Published on Tue, 02/08/2016 - 12:51

Jonathan Blackhurst
Head of Risk Management at Capita, member of AIRMIC

Less than a week after the historic Brexit vote, on Tuesday June 28th, ECIIA and FERMA held a joint working breakfast in the European Parliament entitled County-By-Country Reporting: From Risk to Opportunities. With Europe at the early stage of their reaction to the vote, and the atmosphere at the Parliament highly charged, I was the only British representative on the panel. Oh, and England had lost to Iceland the previous night.

When we got down to the topic at hand, the overriding message from the morning was that risk managers have a vital role to play in ensuring that future financial transparency standards are understood and implemented. There was a similarly strong belief that with an informed risk based approach to embedding the requirements into the strategy of large corporates it could in fact become a competitive advantage.

Just one of a long list of examples of the expanding role of risk management, the country by country proposals emphasise the need for the risk manager to evolve at a somewhat rapid pace. The potential effects of country by county reporting will expose businesses to new and less clear cut areas of risk. For example concerns directly associated with the accuracy of reporting will be coupled with the need for significant governance and scrutiny of the processes being followed; new types of reputational exposure are sure to emerge; there could be unknown business model and market sector impact; and new risks around corporate conduct will surface. The accuracy of financial disclosure could also be a vulnerability for the company if an understanding of the context and details of the full spectrum of the organisations value chain is overlooked, misunderstood or misrepresented. It is clear that these grey areas will need a risk minded approach in order to conform, but does an organisation work to simply comply with the new rules? Or can organisations astutely use their new responsibilities to their advantage and use the reporting to increase positive public perception and confidence? Either way it is likely that to support the business, risk will increasingly need to reach outside its comfort zone.
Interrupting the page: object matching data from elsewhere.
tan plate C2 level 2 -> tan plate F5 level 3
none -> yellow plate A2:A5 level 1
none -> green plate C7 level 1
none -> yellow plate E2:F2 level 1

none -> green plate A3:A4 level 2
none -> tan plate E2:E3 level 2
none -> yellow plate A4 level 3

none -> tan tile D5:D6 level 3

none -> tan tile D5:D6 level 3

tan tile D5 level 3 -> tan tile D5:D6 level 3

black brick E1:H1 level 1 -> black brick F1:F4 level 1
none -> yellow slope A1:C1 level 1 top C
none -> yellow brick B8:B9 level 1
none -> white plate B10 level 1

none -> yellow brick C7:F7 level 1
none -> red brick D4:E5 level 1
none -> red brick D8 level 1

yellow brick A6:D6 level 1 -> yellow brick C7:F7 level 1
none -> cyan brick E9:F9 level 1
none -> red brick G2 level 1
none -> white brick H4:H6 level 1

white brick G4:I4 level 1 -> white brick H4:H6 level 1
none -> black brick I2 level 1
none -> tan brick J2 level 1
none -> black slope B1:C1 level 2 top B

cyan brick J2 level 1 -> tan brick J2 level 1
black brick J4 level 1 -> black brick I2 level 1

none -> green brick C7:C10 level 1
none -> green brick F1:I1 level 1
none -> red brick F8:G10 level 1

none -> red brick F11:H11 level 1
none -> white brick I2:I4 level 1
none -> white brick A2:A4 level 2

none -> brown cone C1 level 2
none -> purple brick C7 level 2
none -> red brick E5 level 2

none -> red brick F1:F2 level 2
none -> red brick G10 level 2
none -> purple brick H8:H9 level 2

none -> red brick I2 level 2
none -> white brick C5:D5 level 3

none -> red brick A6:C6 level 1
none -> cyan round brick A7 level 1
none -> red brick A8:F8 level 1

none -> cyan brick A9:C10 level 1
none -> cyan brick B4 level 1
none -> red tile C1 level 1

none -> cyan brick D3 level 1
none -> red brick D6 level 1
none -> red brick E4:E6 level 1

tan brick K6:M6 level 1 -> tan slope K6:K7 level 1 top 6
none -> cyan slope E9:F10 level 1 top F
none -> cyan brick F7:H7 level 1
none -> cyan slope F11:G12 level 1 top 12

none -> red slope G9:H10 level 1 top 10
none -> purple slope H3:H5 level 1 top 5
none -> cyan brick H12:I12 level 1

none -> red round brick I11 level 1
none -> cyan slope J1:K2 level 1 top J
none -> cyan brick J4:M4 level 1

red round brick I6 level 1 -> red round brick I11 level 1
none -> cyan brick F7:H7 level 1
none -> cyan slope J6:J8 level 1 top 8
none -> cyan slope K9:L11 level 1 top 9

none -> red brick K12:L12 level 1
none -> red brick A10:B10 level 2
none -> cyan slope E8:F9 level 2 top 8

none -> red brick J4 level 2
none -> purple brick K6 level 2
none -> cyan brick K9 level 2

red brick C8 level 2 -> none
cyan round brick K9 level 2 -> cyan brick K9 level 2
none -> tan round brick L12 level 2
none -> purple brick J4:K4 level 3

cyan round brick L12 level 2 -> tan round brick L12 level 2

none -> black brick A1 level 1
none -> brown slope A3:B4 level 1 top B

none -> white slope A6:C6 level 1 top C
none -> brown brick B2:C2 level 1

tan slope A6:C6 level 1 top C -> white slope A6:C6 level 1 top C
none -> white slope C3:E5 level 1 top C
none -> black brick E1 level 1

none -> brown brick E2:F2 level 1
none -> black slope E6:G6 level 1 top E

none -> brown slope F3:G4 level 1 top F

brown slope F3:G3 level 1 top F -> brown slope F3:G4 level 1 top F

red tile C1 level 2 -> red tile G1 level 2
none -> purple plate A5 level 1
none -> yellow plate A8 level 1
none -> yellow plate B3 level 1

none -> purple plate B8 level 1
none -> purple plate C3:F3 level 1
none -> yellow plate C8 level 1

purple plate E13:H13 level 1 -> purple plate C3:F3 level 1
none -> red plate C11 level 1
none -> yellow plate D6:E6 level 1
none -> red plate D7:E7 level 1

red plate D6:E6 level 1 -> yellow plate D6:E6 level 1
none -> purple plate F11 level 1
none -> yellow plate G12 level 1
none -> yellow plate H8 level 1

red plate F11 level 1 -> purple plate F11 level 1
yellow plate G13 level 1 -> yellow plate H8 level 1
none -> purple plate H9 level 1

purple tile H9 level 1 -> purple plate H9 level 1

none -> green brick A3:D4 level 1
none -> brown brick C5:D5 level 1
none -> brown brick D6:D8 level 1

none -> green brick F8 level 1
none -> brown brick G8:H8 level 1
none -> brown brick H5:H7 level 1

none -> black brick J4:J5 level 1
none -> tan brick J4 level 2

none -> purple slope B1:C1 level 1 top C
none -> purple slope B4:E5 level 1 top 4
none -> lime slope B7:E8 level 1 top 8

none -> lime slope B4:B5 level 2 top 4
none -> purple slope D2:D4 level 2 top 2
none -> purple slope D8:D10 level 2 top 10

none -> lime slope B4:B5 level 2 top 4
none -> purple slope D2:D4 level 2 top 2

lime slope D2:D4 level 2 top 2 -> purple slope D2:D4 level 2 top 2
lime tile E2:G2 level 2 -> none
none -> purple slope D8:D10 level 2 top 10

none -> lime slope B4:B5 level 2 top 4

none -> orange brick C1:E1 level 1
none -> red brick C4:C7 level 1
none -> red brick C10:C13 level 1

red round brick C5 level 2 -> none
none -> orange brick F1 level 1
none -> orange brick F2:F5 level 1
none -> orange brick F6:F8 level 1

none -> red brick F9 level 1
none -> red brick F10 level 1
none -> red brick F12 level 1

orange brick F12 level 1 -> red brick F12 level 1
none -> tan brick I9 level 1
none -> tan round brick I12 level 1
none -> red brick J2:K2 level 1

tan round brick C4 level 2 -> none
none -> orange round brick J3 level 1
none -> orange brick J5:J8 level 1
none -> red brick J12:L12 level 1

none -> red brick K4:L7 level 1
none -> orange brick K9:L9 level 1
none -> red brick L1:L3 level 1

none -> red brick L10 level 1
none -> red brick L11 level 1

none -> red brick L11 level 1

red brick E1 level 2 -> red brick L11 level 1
The corporate soul searching necessary to determine the right attitude towards disclosure and compliance will require healthy confrontation in order to find the appropriate level of transparency that assures stakeholder that the company is following the rules as written and as intended: the letter and the spirit of the law. Loopholes that will undoubtedly materialise and be exploited will require internal governance from the legal risk vs. social citizenship perspective. The relationship between businesses and the public, often conducted via the media, will require careful risk management to ensure the information disclosed is not misinterpreted.

Whilst the transparency principles of country by country reporting are not completely new, the uncertainty this level of expectation brings is. And, as we’ve seen recently, the one thing markets fear is uncertainty. It is still not clear how information will be formally scrutinised and therefore little insight for companies working to meet the requirements; there is no information over how the principle of “fair” tax payments will be defined by each authority; there is also a fear that these new disclosures will turn all city analysts, investors, commentators, journalists and the every-day public into tax experts. These and other areas will certainly form a lot of the ongoing consultation with the Commission on the country by country proposals, but what we do already know is that this will result in a new collective responsibility across an organisation for ensuring compliance with these obligations.

Going forward I will be part of the working party providing further analysis, discussion and consultation with the European Parliament. What is clear to me so far is that it is paramount risk managers step up and adapt, acquiring knowledge and staying alert to categories of risk that have traditionally been outside our domain: we must move from ‘facilitator’ to ‘principal advisor’.